The reddish orange Yugo sputtered and spat its way through and oh so slowly through the winding hills of Litchfield County, CT.
Irv, its proud driver swiped a handkerchief out of his multi-plaid crumpled shirt pocket and blew his bulbous nose afflicted with rosacea. He was definitely a contender for the Karl Malden look alike contest.
Polly, his sweet yet slightly dim-witted wife donned a huge beige sunhat with assorted colorful flowers and fauna- a tribute to Audubon. Her long platinum blond hair and white make up made her look like a porcelain doll with ruby red lips.
Normally Irv had the patience of a Saint with Polly, but for some reason his nerves were slightly on edge since he surrendered pipe smoking less than a week ago.
"Was that someone beeping the horn at us, hon?" Polly chimed.
Irv grumbled and muttered "Just my nose- just my nose."
"Oh I could have sworn it was another driver or even a goose!"
He sighed and suddenly sniffed the air like a bloodhound as they entered town.
"Hey Pol- do you smell something like burnt rubber?"

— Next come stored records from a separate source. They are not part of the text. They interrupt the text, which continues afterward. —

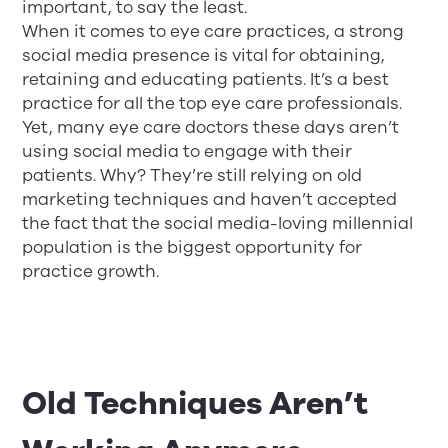
important, to say the least.
When it comes to eye care practices, a strong
social media presence is vital for obtaining,
retaining and educating patients. It’s a best
practice for all the top eye care professionals.
Yet, many eye care doctors these days aren’t
using social media to engage with their
patients. Why? They’re still relying on old
marketing techniques and haven’t accepted
the fact that the social media-loving millennial
population is the biggest opportunity for
practice growth.
Old Techniques Aren’t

"I didn't know condoms could do that, Irv!"
"Polly...listen to me - rubber as in tire - don't you unders-" Before he could continue, the Yugo screeched, joggled and KAPLOOM! The right front Goodyear had blown to smithereens.
Miraculously Irv swerved the vehicle into a ditch with a tiny shopping plaza in the near distance.
"Whew- close one, and we don't even have a spare."
Polly excited from their adventure, pointed quickly towards the plaza.
"Irv! I've got it. Look! A bakery! Maybe they can sell us a donut for our car!"
Irv took a deep breath, glared at Polly and monotoned..."cinnamon or French twist."